The last paper
Kind of a misnomer since this is definitely not THE last paper, but it’s paper four of four. The fourth paper in my roadblock of papers where things were coming in, but for whatever reason nothing was moving forward. Now with two of the four published and one in review again after a request for edits, I’m assuming it will be accepted (sooooon!). That leaves me with exactly one paper left and there are finally updates.
If we want to be technical in chronological order we had robot paper, this paper (BRAIN paper), seizure detection paper, and movement preparation in the spinal cord paper. Had this been in any other order robot paper probably wouldn’t have worn on me the way it did. The last two papers went smoothly, progress was steady, and they were both published without too much of an incident. Unfortunately, BRAIN paper had to come right after robot paper.
While I blame robot paper for my feeling that I made a wrong choice in becoming a researcher or that I wasn’t good enough, BRAIN paper really helped drive that point home. The synthesis that led to robot paper occurred roughly when I started my PhD. I quickly had an idea, not “big idea,” that was recent, but something I started calling my super secret technique was born.
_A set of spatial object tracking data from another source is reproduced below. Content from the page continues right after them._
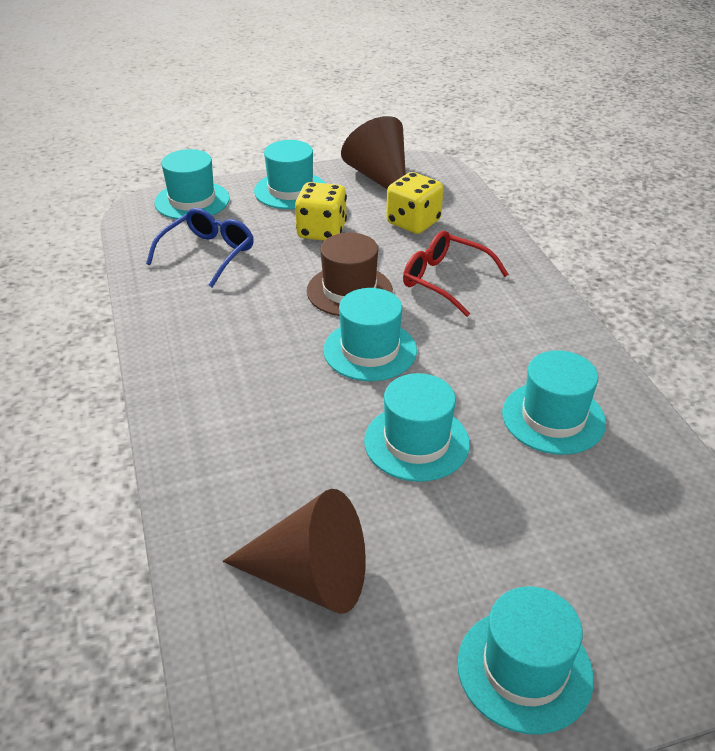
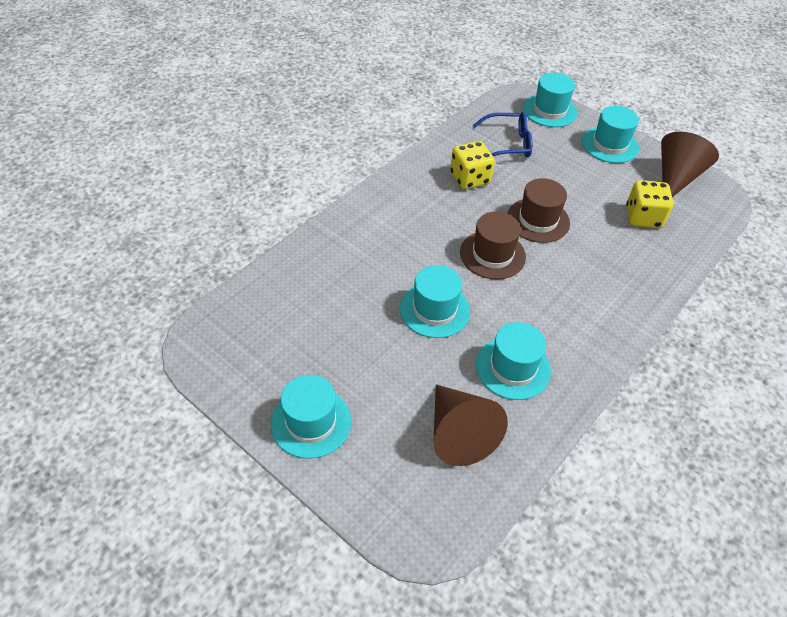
camera: 55 degrees right, 10 degrees up
(310, 578) = (307, 308): brown cone -> brown cone (458, 433)
(322, 231) = (583, 179): yellow dice -> yellow dice (469, 179)
(370, 350) = (492, 254): turquoise hat -> brown hat
(445, 280) = (596, 261): red glasses -> none

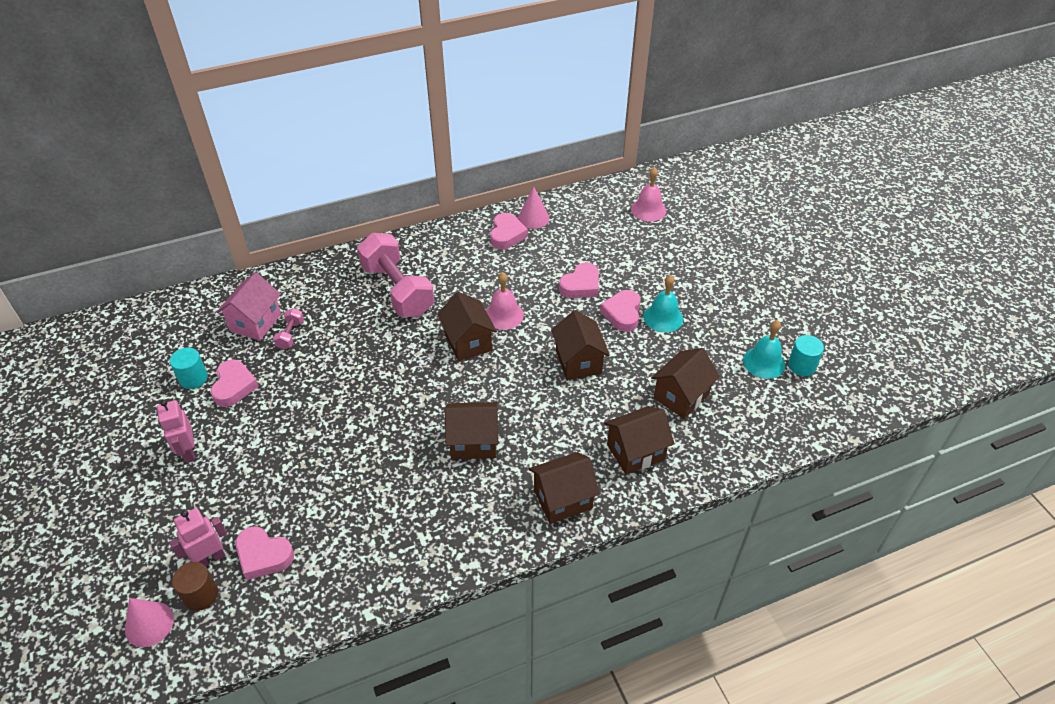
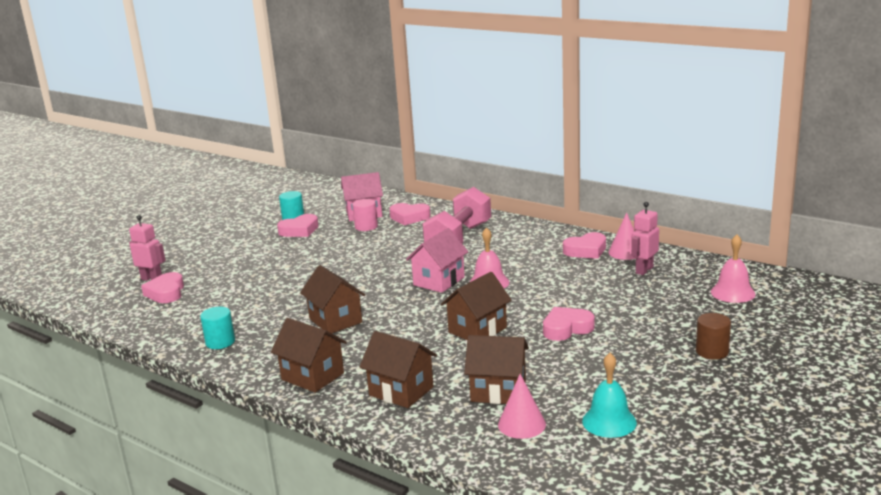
camera: 60 degrees right, 25 degrees down
(149, 624) = (91, 283): pink cone -> pink cone (521, 424)
(188, 452) = (231, 241): pink robot -> pink robot (644, 270)
(201, 595) = (122, 287): brown cylinder -> brown cylinder (712, 351)
(290, 335) = (366, 227): pink dumbbell -> pink cylinder
(468, 342) = (439, 281): brown house -> pink house
(581, 285) = (574, 299): pink heart -> pink heart (409, 217)
(663, 317) = (592, 348): turquoise bell -> none
(801, 366) = (637, 446): turquoise cylinder -> turquoise cylinder (220, 342)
Since I wanted to involve the spinal cord and I just happened to meet hospital-PI right as he was setting up his lab at the hospital I now work with him at, school-PI proposed a collaboration. Weeks after the work had started, COVID hit, toilet paper was in short supply (still don’t understand that one), and research ground to a halt. That wasn’t the problem with BRAIN paper though, the problem came once I had the dataset, this just delayed the issue and frankly that was stressful all on it’s own.
Over a year ago now (I think, time has no real meaning anymore), I finalized collecting the dataset for this project. That was the easy part. The analysis was the hard part and the issues with the dataset made it even harder. It was a tough dataset to work with, I was asked to do analyses I had no idea how to do, and I had no clear goal for the project. Nothing I was doing made sense and presentation after presentation on the work fell flat (how to fail a presentation).
Between the constant failures and the robot paper, I was in a dark place for a long time. Somehow I managed to push forward though and eventually BRAIN paper clicked. I did some really cool things, taught myself a lot of new techniques, even invented a few myself. I won awards (my talk for example), and school-PI was genuinely impressed with my progress. He called it exponential, I prefer to think I floundered until I got lucky, but whatever the case I now had a paper to write.
This proved to be detrimental as well. School-PI reviewed everything and was happy with the paper, but school-PI is more comfortable with speculating the causes of things we found. I specifically wrote that paper with school-PI in mind. That’s probably why hospital-PI had such a problem with it. Some of the findings didn’t make sense, so he wanted to exclude them and the speculation on the findings.
Removing the speculation was no issue, I pulled that out and both school and hospital-PI were happy. The issue was more fundamental. There was an issue with the analysis I had done and some of the results were called into question. The problem is the result was fundamental to the data, removing it would essentially invalidate the rest of the paper.
This argument has been ongoing since the middle of last year, so we’ve been on hold for quite some time. However, we’ve finally come to an agreement about what we’re showing. Which means I get to dust off the paper and make the remaining edits that were requested and once we finalize the paper we can finally submit it and I will be able to close this chapter of my story once and for all.
While I still need to make the edits and make sure both PI’s are happy, this is great news for me and it’s one of the last hurdles to getting this paper done and out there. In the future I hope I can focus on just a single paper at a time, juggling so many was hard, frustrating, and I don’t wish that on anyone.